Exercise details
Render every line of the entries below as a Markdown table with two columns, No. and Text, giving each row a number and skipping blank lines.

(Data items)
==========
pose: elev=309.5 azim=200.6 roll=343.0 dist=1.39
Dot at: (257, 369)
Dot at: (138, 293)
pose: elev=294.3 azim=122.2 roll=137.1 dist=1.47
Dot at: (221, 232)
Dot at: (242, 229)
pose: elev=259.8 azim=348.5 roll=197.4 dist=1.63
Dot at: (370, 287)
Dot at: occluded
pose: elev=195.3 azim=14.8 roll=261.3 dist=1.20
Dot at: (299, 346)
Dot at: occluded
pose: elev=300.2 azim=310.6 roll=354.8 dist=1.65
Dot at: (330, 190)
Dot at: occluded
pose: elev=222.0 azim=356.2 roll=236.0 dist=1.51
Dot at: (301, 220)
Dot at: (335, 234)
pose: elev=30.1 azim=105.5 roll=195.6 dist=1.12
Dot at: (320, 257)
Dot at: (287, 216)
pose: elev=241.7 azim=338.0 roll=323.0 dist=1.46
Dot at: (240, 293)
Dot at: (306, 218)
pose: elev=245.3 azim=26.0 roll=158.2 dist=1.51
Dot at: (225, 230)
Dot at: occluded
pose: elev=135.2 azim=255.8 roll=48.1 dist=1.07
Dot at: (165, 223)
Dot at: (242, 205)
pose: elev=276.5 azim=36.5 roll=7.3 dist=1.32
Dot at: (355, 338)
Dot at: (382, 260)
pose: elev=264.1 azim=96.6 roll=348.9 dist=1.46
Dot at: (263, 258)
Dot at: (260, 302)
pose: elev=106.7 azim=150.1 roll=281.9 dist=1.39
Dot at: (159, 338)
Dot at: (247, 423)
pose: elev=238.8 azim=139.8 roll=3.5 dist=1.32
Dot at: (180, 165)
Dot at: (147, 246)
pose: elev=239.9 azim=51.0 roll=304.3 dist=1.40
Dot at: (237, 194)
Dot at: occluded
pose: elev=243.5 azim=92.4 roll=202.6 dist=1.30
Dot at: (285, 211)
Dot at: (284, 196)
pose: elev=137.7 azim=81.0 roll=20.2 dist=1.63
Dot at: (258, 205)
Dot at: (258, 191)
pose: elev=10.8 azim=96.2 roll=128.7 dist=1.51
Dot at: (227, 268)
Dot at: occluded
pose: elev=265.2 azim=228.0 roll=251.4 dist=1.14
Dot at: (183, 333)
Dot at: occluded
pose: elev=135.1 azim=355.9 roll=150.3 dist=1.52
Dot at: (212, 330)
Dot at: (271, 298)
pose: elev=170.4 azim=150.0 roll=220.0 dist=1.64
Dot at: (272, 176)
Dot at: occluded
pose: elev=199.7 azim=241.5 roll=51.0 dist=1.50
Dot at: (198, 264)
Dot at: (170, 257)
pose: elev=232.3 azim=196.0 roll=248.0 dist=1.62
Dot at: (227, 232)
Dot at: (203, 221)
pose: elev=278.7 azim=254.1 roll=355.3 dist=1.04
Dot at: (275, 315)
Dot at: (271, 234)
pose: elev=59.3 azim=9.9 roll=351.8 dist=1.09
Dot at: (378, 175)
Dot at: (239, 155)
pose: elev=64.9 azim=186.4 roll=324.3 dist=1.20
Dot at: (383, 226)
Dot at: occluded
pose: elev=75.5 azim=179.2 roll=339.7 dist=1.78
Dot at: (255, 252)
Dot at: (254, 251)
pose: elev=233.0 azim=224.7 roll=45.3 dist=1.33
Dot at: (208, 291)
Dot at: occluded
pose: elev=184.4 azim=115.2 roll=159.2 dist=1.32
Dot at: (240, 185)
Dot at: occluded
==========
Answer to the problem
| No. | Text |
|---|---|
| 1 | pose: elev=309.5 azim=200.6 roll=343.0 dist=1.39 |
| 2 | Dot at: (257, 369) |
| 3 | Dot at: (138, 293) |
| 4 | pose: elev=294.3 azim=122.2 roll=137.1 dist=1.47 |
| 5 | Dot at: (221, 232) |
| 6 | Dot at: (242, 229) |
| 7 | pose: elev=259.8 azim=348.5 roll=197.4 dist=1.63 |
| 8 | Dot at: (370, 287) |
| 9 | Dot at: occluded |
| 10 | pose: elev=195.3 azim=14.8 roll=261.3 dist=1.20 |
| 11 | Dot at: (299, 346) |
| 12 | Dot at: occluded |
| 13 | pose: elev=300.2 azim=310.6 roll=354.8 dist=1.65 |
| 14 | Dot at: (330, 190) |
| 15 | Dot at: occluded |
| 16 | pose: elev=222.0 azim=356.2 roll=236.0 dist=1.51 |
| 17 | Dot at: (301, 220) |
| 18 | Dot at: (335, 234) |
| 19 | pose: elev=30.1 azim=105.5 roll=195.6 dist=1.12 |
| 20 | Dot at: (320, 257) |
| 21 | Dot at: (287, 216) |
| 22 | pose: elev=241.7 azim=338.0 roll=323.0 dist=1.46 |
| 23 | Dot at: (240, 293) |
| 24 | Dot at: (306, 218) |
| 25 | pose: elev=245.3 azim=26.0 roll=158.2 dist=1.51 |
| 26 | Dot at: (225, 230) |
| 27 | Dot at: occluded |
| 28 | pose: elev=135.2 azim=255.8 roll=48.1 dist=1.07 |
| 29 | Dot at: (165, 223) |
| 30 | Dot at: (242, 205) |
| 31 | pose: elev=276.5 azim=36.5 roll=7.3 dist=1.32 |
| 32 | Dot at: (355, 338) |
| 33 | Dot at: (382, 260) |
| 34 | pose: elev=264.1 azim=96.6 roll=348.9 dist=1.46 |
| 35 | Dot at: (263, 258) |
| 36 | Dot at: (260, 302) |
| 37 | pose: elev=106.7 azim=150.1 roll=281.9 dist=1.39 |
| 38 | Dot at: (159, 338) |
| 39 | Dot at: (247, 423) |
| 40 | pose: elev=238.8 azim=139.8 roll=3.5 dist=1.32 |
| 41 | Dot at: (180, 165) |
| 42 | Dot at: (147, 246) |
| 43 | pose: elev=239.9 azim=51.0 roll=304.3 dist=1.40 |
| 44 | Dot at: (237, 194) |
| 45 | Dot at: occluded |
| 46 | pose: elev=243.5 azim=92.4 roll=202.6 dist=1.30 |
| 47 | Dot at: (285, 211) |
| 48 | Dot at: (284, 196) |
| 49 | pose: elev=137.7 azim=81.0 roll=20.2 dist=1.63 |
| 50 | Dot at: (258, 205) |
| 51 | Dot at: (258, 191) |
| 52 | pose: elev=10.8 azim=96.2 roll=128.7 dist=1.51 |
| 53 | Dot at: (227, 268) |
| 54 | Dot at: occluded |
| 55 | pose: elev=265.2 azim=228.0 roll=251.4 dist=1.14 |
| 56 | Dot at: (183, 333) |
| 57 | Dot at: occluded |
| 58 | pose: elev=135.1 azim=355.9 roll=150.3 dist=1.52 |
| 59 | Dot at: (212, 330) |
| 60 | Dot at: (271, 298) |
| 61 | pose: elev=170.4 azim=150.0 roll=220.0 dist=1.64 |
| 62 | Dot at: (272, 176) |
| 63 | Dot at: occluded |
| 64 | pose: elev=199.7 azim=241.5 roll=51.0 dist=1.50 |
| 65 | Dot at: (198, 264) |
| 66 | Dot at: (170, 257) |
| 67 | pose: elev=232.3 azim=196.0 roll=248.0 dist=1.62 |
| 68 | Dot at: (227, 232) |
| 69 | Dot at: (203, 221) |
| 70 | pose: elev=278.7 azim=254.1 roll=355.3 dist=1.04 |
| 71 | Dot at: (275, 315) |
| 72 | Dot at: (271, 234) |
| 73 | pose: elev=59.3 azim=9.9 roll=351.8 dist=1.09 |
| 74 | Dot at: (378, 175) |
| 75 | Dot at: (239, 155) |
| 76 | pose: elev=64.9 azim=186.4 roll=324.3 dist=1.20 |
| 77 | Dot at: (383, 226) |
| 78 | Dot at: occluded |
| 79 | pose: elev=75.5 azim=179.2 roll=339.7 dist=1.78 |
| 80 | Dot at: (255, 252) |
| 81 | Dot at: (254, 251) |
| 82 | pose: elev=233.0 azim=224.7 roll=45.3 dist=1.33 |
| 83 | Dot at: (208, 291) |
| 84 | Dot at: occluded |
| 85 | pose: elev=184.4 azim=115.2 roll=159.2 dist=1.32 |
| 86 | Dot at: (240, 185) |
| 87 | Dot at: occluded |